Невелика потеря? А где взять критерий человеческой полезности? Вот он, Петя, по какой такой системе ценностей матери-природе более полезен? Или эфемерному обществу, будь оно неладно. С природой все понятно – ей, как известно, все едино, – апатиты иль навоз… Да еще посмотреть надо, кто есть кто. От безработного Лехи пользы обществу, может, и не было, но ведь и Петина полезность весьма сомнительна. Ну, работает он экономистом в коммерческом банке: составляет отчеты, анализирует, выдает некие прогнозы, и что в итоге?

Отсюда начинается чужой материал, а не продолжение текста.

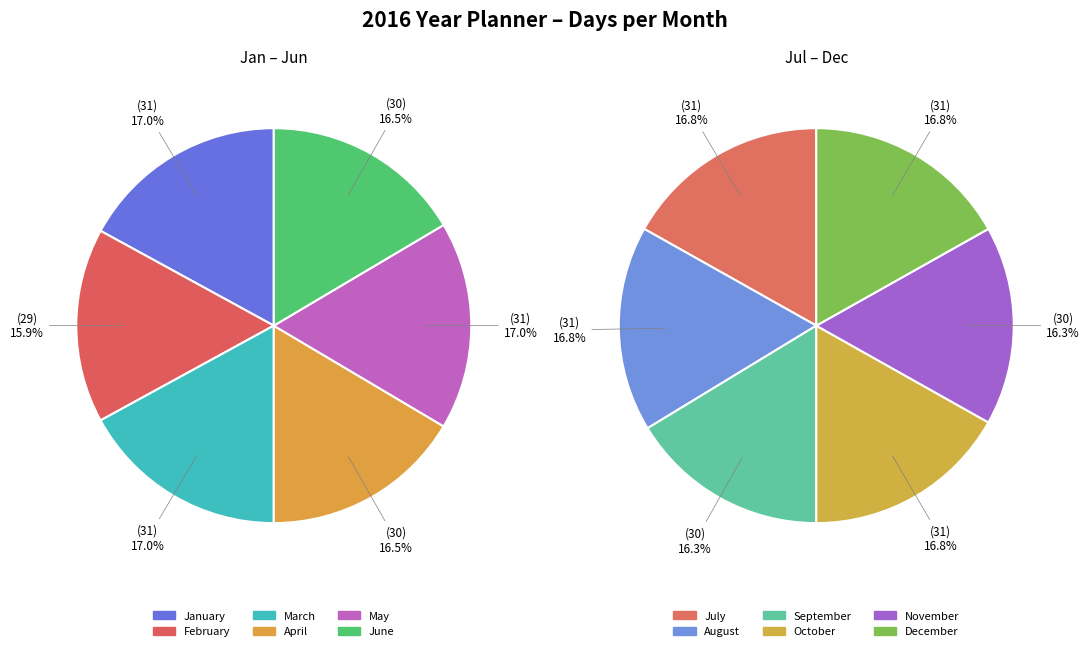

Is April the majority of the pie?

No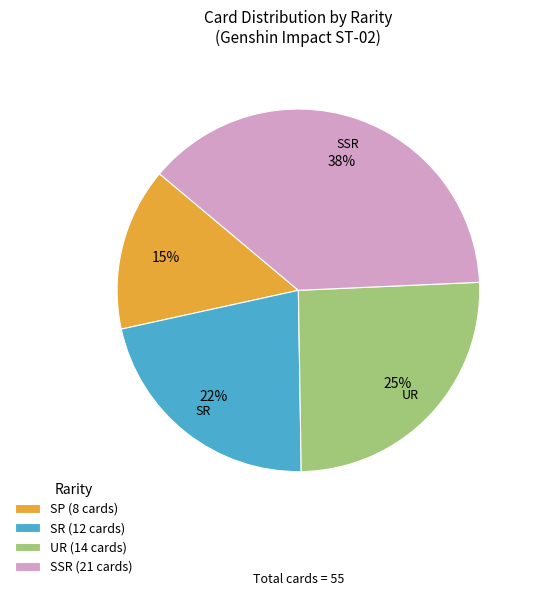

Which category has the biggest portion of the pie?

SSR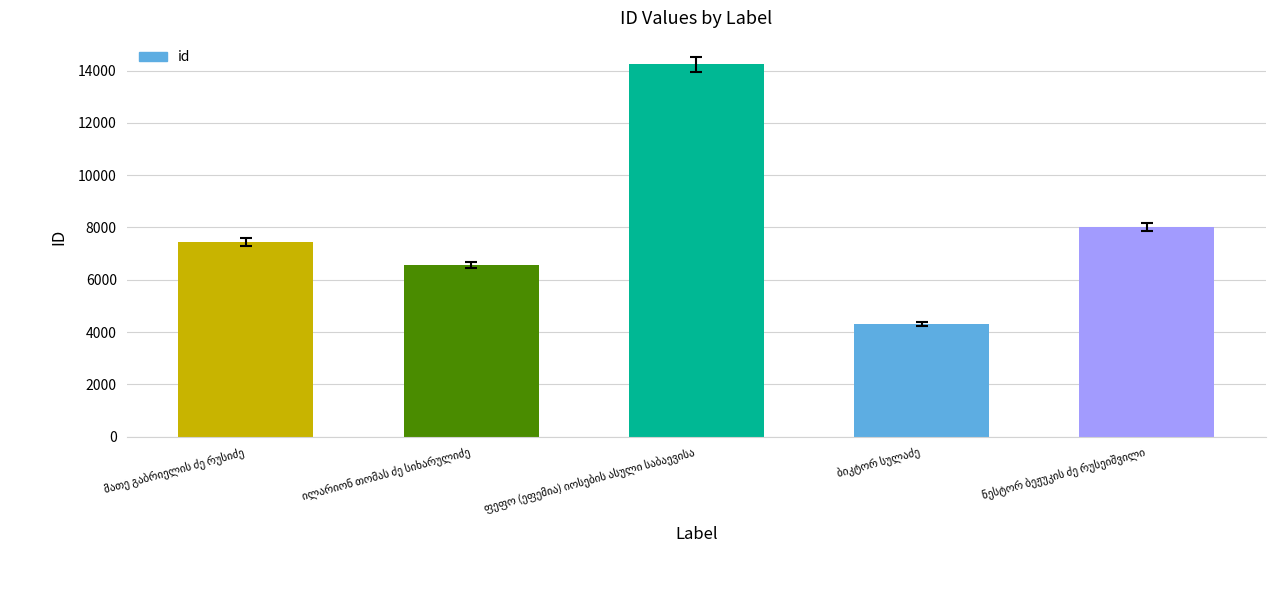

What is the average value?

8115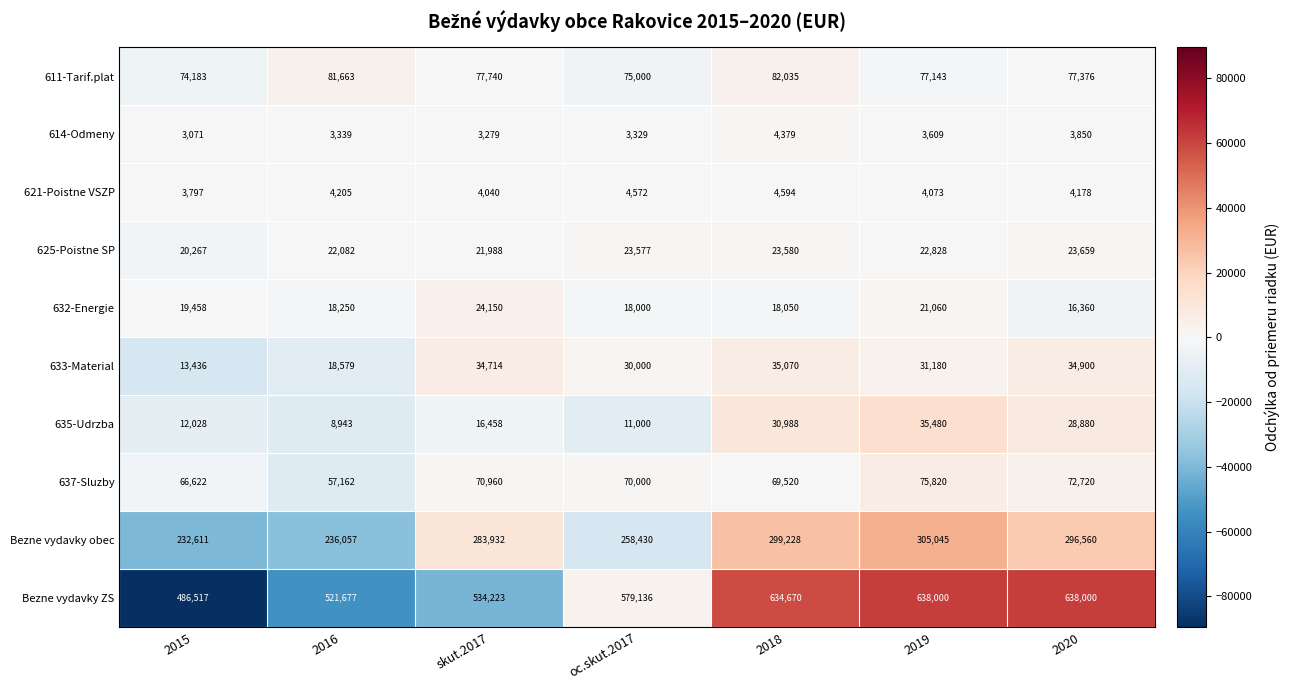

Where does the 611-Tarif.plat series first go above 77376?

2016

Помогает кучке хозяев заработать еще немножко денежек?… А с учетом напророченных Серегой изменений с сегодняшнего дня Петина работа будет направлена еще и на то, чтобы помочь красотке Оленьке более продуктивно утолять сексуальные потребности босса среднего звена. То есть вся его польза ограничивается помощью в создании дополнительного капитала и содействием в удовлетворении сексуальных потребностей группы граждан – полный идиотизм. Никакого созидания, полезности ноль. Не пашет, не ваяет… даже не удобряет, не воняет. От Лехи пользы тоже ноль, так и выходит, что нет между ними никакой разницы… Да и неизвестно еще, не измеряется ли Петина полезность в отрицательных числах, ибо как знать, на что идут зарабатываемые с его помощью деньги? Может быть, на них потом покупают оружие или наркотики? Леха, тот хоть одного себя губил… ну, мать свою еще… ну, пусть даже всему микрорайону жизнь подпорчивал время от времени, а если Петины денежки стреляют сейчас где-нибудь в Чечне или… где у нас там сейчас еще горячие точки?